Buick Century (2000)
SEE ALSO: Buick Buyer's Guide
by John HeiligBuick Full Line Video footage (10:07)
SPECIFICATIONS MODEL: Buick Century ENGINE: 3.1-liter V-6 HORSEPOWER/TORQUE: 175 hp @ 5,200 rpm/195 lbs.-ft. @ 4,000 rpm TRANSMISSION: Four-speed automatic WHEELBASE: 109.0 in. L X W X H: 194.6 x 72.7 x 56.6 in. LIST PRICE: $24,380
There's a lot to be said for "normal" cars. I remember when I was buying a car for a surprise for our 25th anniversary a few years back that the car I wanted to buy had all the goodies. It had full instrumentation, a center console, a sport suspension and the bigger engine. My daughters brought me back to earth, though, when they told me, "That's not what Mom wants. She wants a basic car." So I bought her the car she wanted and she's been pleased for 11 years.
The 2000 Buick Century is what you'd call a "normal car." It's a lot better car than the 1988 model I bought, but it doesn't have the supercharged engine, it doesn't have a center console (although the fold-down armrest/console does a good job), and it doesn't have a sport suspension.
What the Century does have, however, is a nice ride in all normal conditions, decent power and a smooth transmission that doesn't jump every time it shifts gears. It's also a lot better car than our 1988 model, because it has dual air bags, ABS, and better fuel economy from a larger, more powerful engine (there has to be something for the old man in there) and adjustable seat belts.
Needless to say, I thoroughly enjoyed my week behind the wheel of the Century. This is a great car for Buick to have in its lineup as the Twentieth Century closes. While it's not the big clunky Buick that earns laughs in comedians' stand-up routines, it has seating for six, a decent trunk, and everything good that you expect from Buick. This is a company that has been around for nearly a century itself, and it has learned something about building cars and satisfying its customers.

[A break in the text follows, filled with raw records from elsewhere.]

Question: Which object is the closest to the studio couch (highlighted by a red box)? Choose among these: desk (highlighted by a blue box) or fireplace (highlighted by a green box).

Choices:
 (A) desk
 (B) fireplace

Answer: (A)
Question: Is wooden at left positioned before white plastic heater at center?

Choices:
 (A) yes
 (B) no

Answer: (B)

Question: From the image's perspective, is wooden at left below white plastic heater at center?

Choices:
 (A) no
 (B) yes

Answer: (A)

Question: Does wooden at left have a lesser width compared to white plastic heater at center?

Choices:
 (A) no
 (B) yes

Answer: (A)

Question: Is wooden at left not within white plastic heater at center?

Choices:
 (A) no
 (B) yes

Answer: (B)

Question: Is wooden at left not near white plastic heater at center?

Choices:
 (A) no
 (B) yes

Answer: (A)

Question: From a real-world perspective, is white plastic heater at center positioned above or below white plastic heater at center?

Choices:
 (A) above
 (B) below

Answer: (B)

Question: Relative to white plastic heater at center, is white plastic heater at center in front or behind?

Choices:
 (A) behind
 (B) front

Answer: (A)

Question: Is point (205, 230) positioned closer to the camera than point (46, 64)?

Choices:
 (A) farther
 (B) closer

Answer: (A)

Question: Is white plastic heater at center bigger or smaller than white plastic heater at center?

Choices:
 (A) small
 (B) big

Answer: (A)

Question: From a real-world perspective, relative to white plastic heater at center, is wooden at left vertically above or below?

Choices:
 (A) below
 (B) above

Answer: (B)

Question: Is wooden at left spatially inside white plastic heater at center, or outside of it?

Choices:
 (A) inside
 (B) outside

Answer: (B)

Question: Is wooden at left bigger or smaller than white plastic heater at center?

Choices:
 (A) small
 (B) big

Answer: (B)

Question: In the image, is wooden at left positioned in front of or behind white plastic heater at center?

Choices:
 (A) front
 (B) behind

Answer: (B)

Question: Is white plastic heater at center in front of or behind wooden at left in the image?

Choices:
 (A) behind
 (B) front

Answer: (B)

Century's styling places it firmly in the Buick firmament. There is rounded aerodynamic styling, an oval grille with chrome "waterfall" inserts, and a "family" taillight treatment. In fact, the Buick styling is so uniform across the lineup that you have to check the label on the back of a car to find out what it is. Sure, size can tell you the difference between a Park Avenue Ultra and a Century, but at a quick glance they're obviously related. So the person who buys a Century gains some of the warm fuzzy feeling of owning an Ultra.
The Century is powered by a 3.1-liter V-6 engine that delivers 175 horsepower. We found that this was enough for everything we asked the Century to do. Buick has been using V-6 engines since 1963, so they've learned a great deal in that time about what makes a good engine. The 3100 (GM designation) was quiet, responsive and relatively economical, with fuel economy of more than 22 mpg for our test. Mated to a four-speed automatic transmission that was designed to be "invisible" to the driver, the drivetrain gave almost no negative feedback to the driver and was silent at all times except when hard acceleration was needed.

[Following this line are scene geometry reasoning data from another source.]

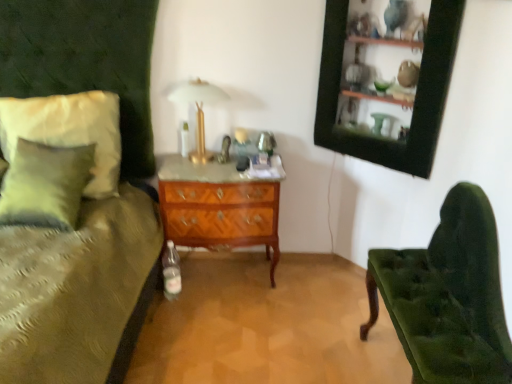
Question: From the image's perspective, would you say gold metallic table lamp at upper center is positioned over velvet green chair at right?

Choices:
 (A) yes
 (B) no

Answer: (A)

Question: From a real-world perspective, is gold metallic table lamp at upper center beneath velvet green chair at right?

Choices:
 (A) yes
 (B) no

Answer: (B)

Question: Could you tell me if gold metallic table lamp at upper center is turned towards velvet green chair at right?

Choices:
 (A) yes
 (B) no

Answer: (B)

Question: Is gold metallic table lamp at upper center positioned behind velvet green chair at right?

Choices:
 (A) no
 (B) yes

Answer: (B)

Question: Does gold metallic table lamp at upper center have a lesser width compared to velvet green chair at right?

Choices:
 (A) yes
 (B) no

Answer: (A)

Question: Is the position of gold metallic table lamp at upper center less distant than that of velvet green chair at right?

Choices:
 (A) yes
 (B) no

Answer: (B)

Question: Is woodenwoodenchest of drawers at center oriented towards gold metallic table lamp at upper center?

Choices:
 (A) yes
 (B) no

Answer: (B)

Question: From a real-world perspective, is woodenwoodenchest of drawers at center physically below gold metallic table lamp at upper center?

Choices:
 (A) yes
 (B) no

Answer: (A)

Question: Can you confirm if woodenwoodenchest of drawers at center is thinner than gold metallic table lamp at upper center?

Choices:
 (A) no
 (B) yes

Answer: (A)

Question: Can you confirm if woodenwoodenchest of drawers at center is wider than gold metallic table lamp at upper center?

Choices:
 (A) no
 (B) yes

Answer: (B)

Question: Does woodenwoodenchest of drawers at center have a larger size compared to gold metallic table lamp at upper center?

Choices:
 (A) no
 (B) yes

Answer: (B)

Question: Does woodenwoodenchest of drawers at center have a smaller size compared to gold metallic table lamp at upper center?

Choices:
 (A) yes
 (B) no

Answer: (B)

Question: Is the depth of gold metallic table lamp at upper center greater than that of soft white fabric pillow at left?

Choices:
 (A) yes
 (B) no

Answer: (A)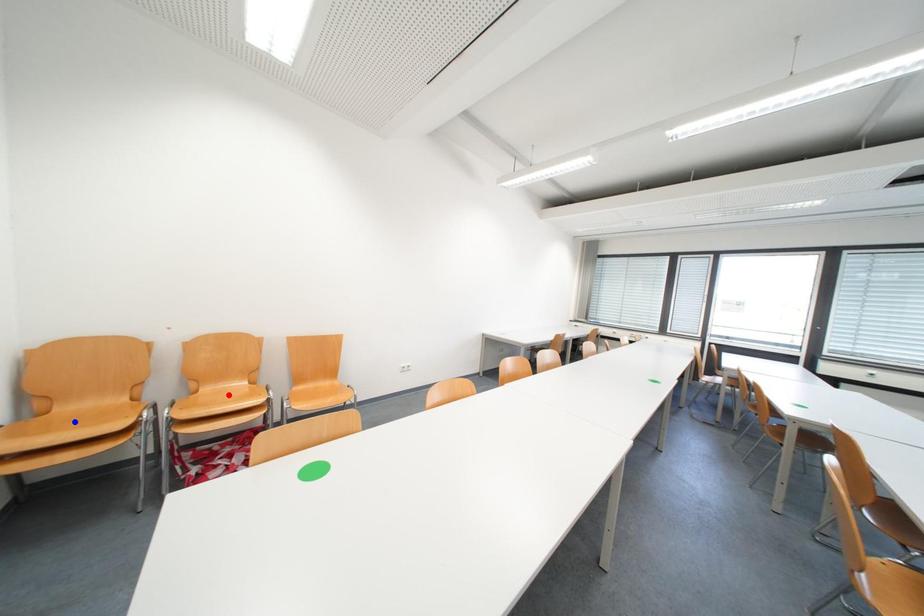
Question: In the image, two points are highlighted. Which point is nearer to the camera? Reply with the corresponding letter.

Choices:
 (A) blue point
 (B) red point

Answer: (A)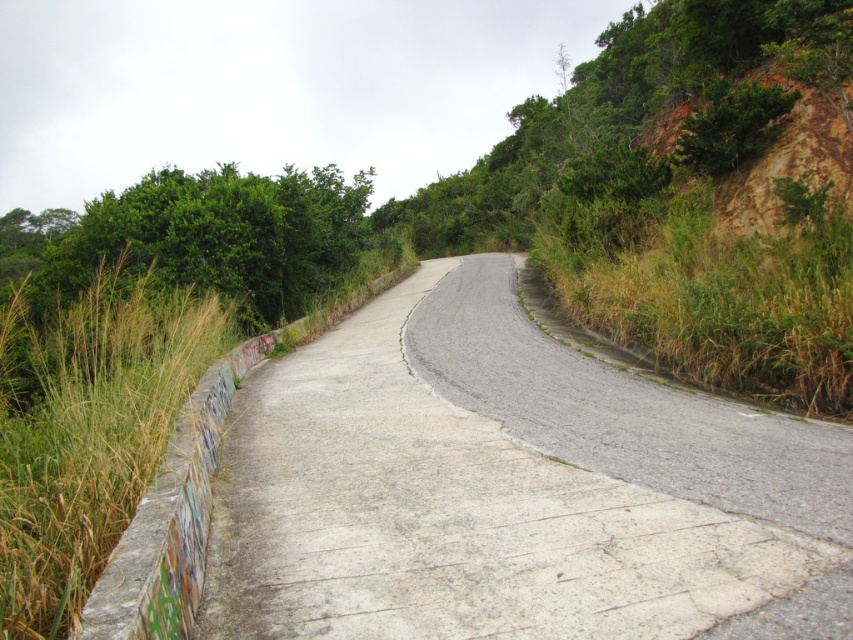
Which is more to the left, green grass at left or dry grass at right?

From the viewer's perspective, green grass at left appears more on the left side.

Is point (28, 554) more distant than point (746, 252)?

No, (28, 554) is closer to viewer.

Does point (61, 545) lie behind point (582, 288)?

No, (61, 545) is closer to viewer.

Where is `green grass at left`? The width and height of the screenshot is (853, 640). green grass at left is located at coordinates (93, 436).

Which is above, gray concrete road at center or green grass at left?

green grass at left

Which is behind, point (514, 400) or point (18, 490)?

The point (514, 400) is more distant.

In order to click on gray concrete road at center in this screenshot , I will do `click(509, 490)`.

You are a GUI agent. You are given a task and a screenshot of the screen. Output one action in this format:
    pyautogui.click(x=<x>, y=<y>)
    Task: Click on the gray concrete road at center
    The width and height of the screenshot is (853, 640).
    Given the screenshot: What is the action you would take?
    pyautogui.click(x=509, y=490)

Is the position of gray concrete road at center less distant than that of dry grass at right?

Yes.

Is point (802, 612) in front of point (677, 202)?

That is True.

Where is `gray concrete road at center`? gray concrete road at center is located at coordinates (509, 490).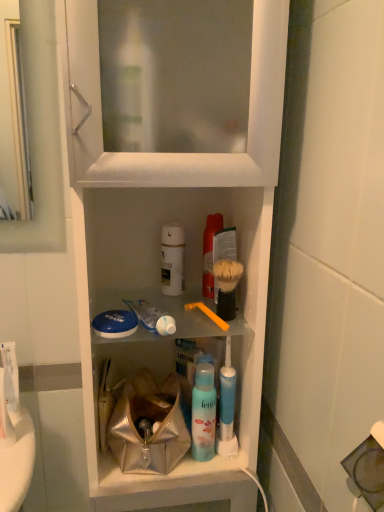
You are a GUI agent. You are given a task and a screenshot of the screen. Output one action in this format:
    pyautogui.click(x=<x>, y=<y>)
    Task: Click on the white plastic cabinet at center
    This screenshot has width=384, height=512.
    Given the screenshot: What is the action you would take?
    pyautogui.click(x=159, y=244)

The height and width of the screenshot is (512, 384). Describe the element at coordinates (207, 314) in the screenshot. I see `orange plastic toothbrush at center` at that location.

What do you see at coordinates (210, 253) in the screenshot? The height and width of the screenshot is (512, 384). I see `translucent plastic mouthwash at center, the 1th mouthwash positioned from the top` at bounding box center [210, 253].

This screenshot has width=384, height=512. What are the coordinates of `white plastic cabinet at center` in the screenshot? It's located at (159, 244).

Is the depth of white glossy toothpaste at center greater than that of white plastic cabinet at center?

That is True.

From the image's perspective, is white glossy toothpaste at center on top of white plastic cabinet at center?

Indeed, from the image's perspective, white glossy toothpaste at center is shown above white plastic cabinet at center.

I want to click on cabinetry located in front of the white glossy toothpaste at center, so click(159, 244).

Between orange plastic toothbrush at center and white glossy toothpaste at center, which one is positioned behind?

orange plastic toothbrush at center.

Is orange plastic toothbrush at center positioned far away from white glossy toothpaste at center?

orange plastic toothbrush at center is actually quite close to white glossy toothpaste at center.

How many degrees apart are the facing directions of orange plastic toothbrush at center and white glossy toothpaste at center?

The angle between the facing direction of orange plastic toothbrush at center and the facing direction of white glossy toothpaste at center is 3.54e-05 degrees.

Find the location of a particular element. This screenshot has width=384, height=512. toothbrush to the right of white glossy toothpaste at center is located at coordinates (207, 314).

From the white glossy toothpaste at center, count 3rd mouthwashs backward and point to it. Please provide its 2D coordinates.

[(172, 259)]

How different are the orientations of white glossy toothpaste at center and white matte bottle at center, positioned as the 2th mouthwash in top-to-bottom order, in degrees?

The facing directions of white glossy toothpaste at center and white matte bottle at center, positioned as the 2th mouthwash in top-to-bottom order, are 3.24e-05 degrees apart.

In the scene shown: Is white glossy toothpaste at center further to camera compared to white matte bottle at center, which is the 2th mouthwash in bottom-to-top order?

No, it is not.

Considering the sizes of objects white glossy toothpaste at center and white matte bottle at center, which is the 2th mouthwash in bottom-to-top order, in the image provided, who is wider, white glossy toothpaste at center or white matte bottle at center, which is the 2th mouthwash in bottom-to-top order,?

white glossy toothpaste at center is wider.

Considering the positions of point (147, 309) and point (197, 378), is point (147, 309) closer or farther from the camera than point (197, 378)?

Point (147, 309).

Is white glossy toothpaste at center facing away from blue matte mouthwash at center, placed as the first mouthwash when sorted from bottom to top?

And when hard acceleration was needed, we had to be careful we didn't spin the tires on wet or sandy roads. It's always a pleasant surprise when you discover power where it wasn't expected.

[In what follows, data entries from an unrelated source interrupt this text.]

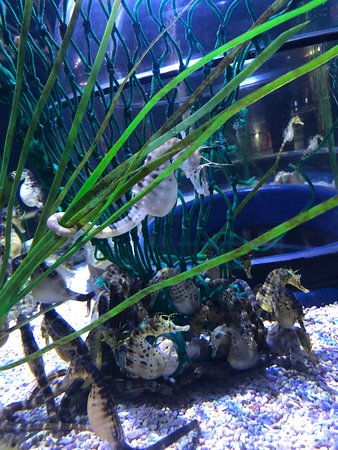
Find the location of a particular element. The image size is (338, 450). blue bowl is located at coordinates click(x=317, y=253).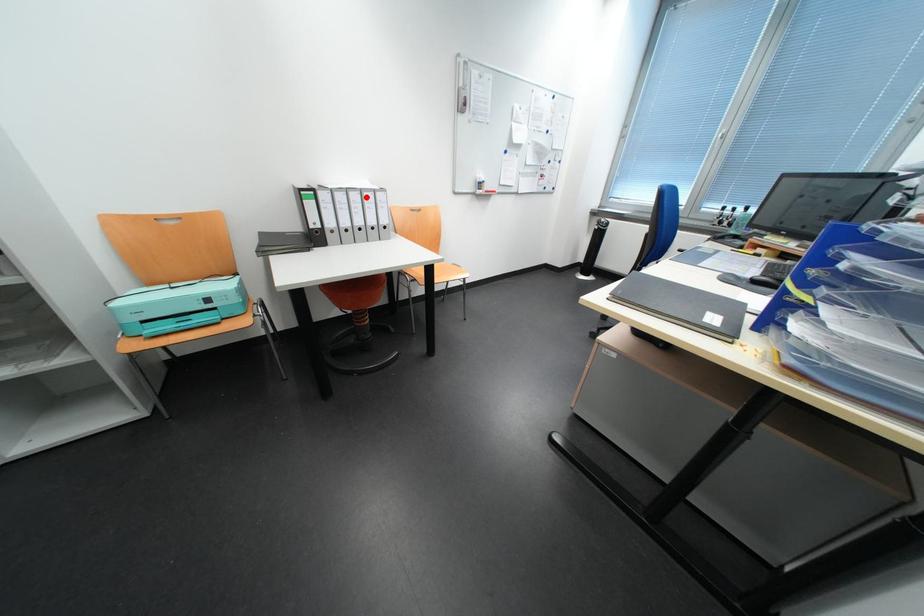
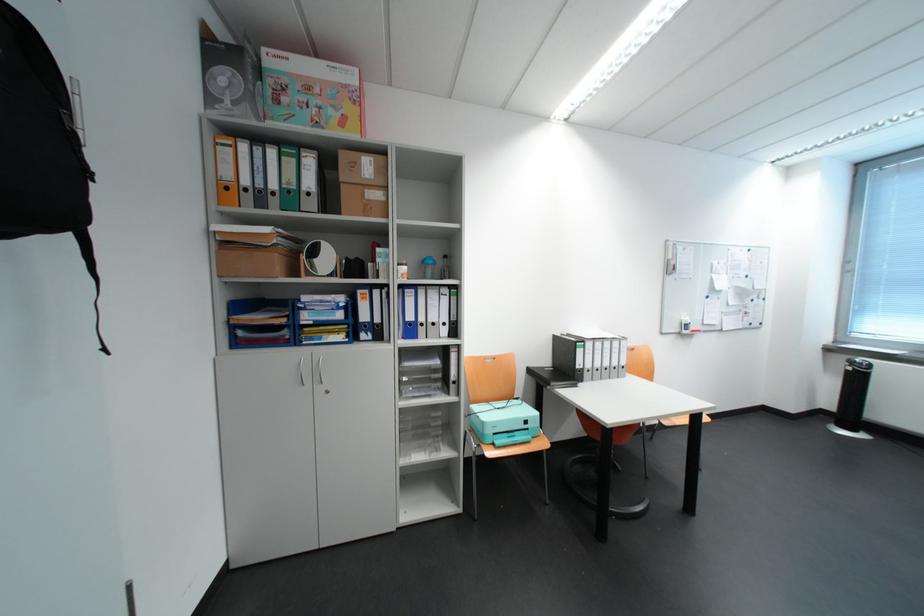
Question: I am providing you with two images of the same scene from different viewpoints. Image1 has a red point marked. In image2, the corresponding 3D location appears at what relative position? Reply with the corresponding letter.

I'm sure that some car buyers won't appreciate the normalness of the Buick Century. It seems that every manufacturer is offering buyers vehicles that are sleeker, faster, and sexier. But they don't have the Century's capability to transport a full family in comfort in an atmosphere where they can actually talk to each other without having to shout over the sound of the engine.